In fact, my staff nurse informed my daughter that I was to book in "at the local hotel" and to book my plane fare to Gisborne via Air NZ, rather than return by air ambulance. My daughter was horrified. She told nurse in charge that she would have to go out to buy suitable clothes for a public flight. I then refused to leave Ward 8 (departure ward) and waited for an empty air ambulance from Gisborne on the return flight.

My doctors were notified and four came to talk to me. "Mrs Smith you are so well," they said. I was told any extra days in a bed in Waikato meant I was preventing another person occupying that same bed! I waited two days, when I was able to leave for Gisborne Hospital in the air ambulance. No referrals for physio or care giving.

My daughter rented a car and drove home to Gisborne to pick me up. I waited 20 minutes in a wheelchair just inside the main entrance. The two voluntary ladies at their desk were very kind to me. It seemed to me that this was a common procedure with transfers from other hospitals, mainly Waikato to Gisborne.
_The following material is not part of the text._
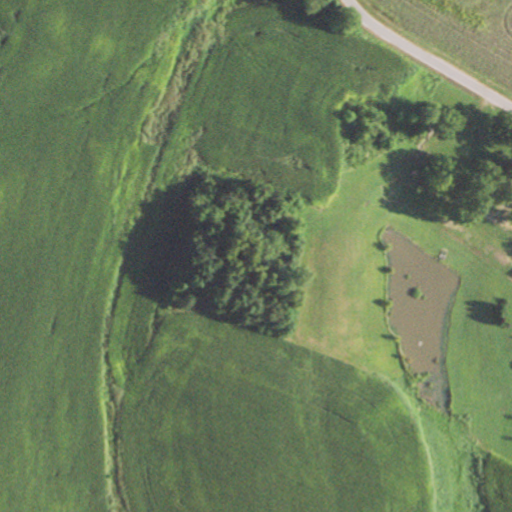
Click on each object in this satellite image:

Arriving home exhausted from lack of sleep I asked my daughter and husband to take me to the Te Puia Hospital where I was received and given complete rest and care. After four days I was starting to eat again and was discharged home. Physiotherapy began and a soak in the thermal pool twice a week. My husband and daughter became my care givers.

The follow up

  1. My six-week checkup at out-patients in Waikato.
  2. Two months later in Gisborne a colonoscopy – cancerous polyp (several) removed.

To end my journey with a negative. I did not get any travel assistance to and from Waikato for my check up even though I was asked to fill in forms on arrival.

The positive is I'm smiling, laughing and bluffing my way through my back pains which are getting worse. However, I also realise that there are many, many others in a worse off situation regarding orthopedic problems.

I was invited to a vascular doctors and patient survivors conference held at the Hamilton Gardens. Very educational for me.

Shared June 2019

Please note: the views and opinions of the storyteller and related comments may not necessarily reflect those of the Heart Foundation NZ.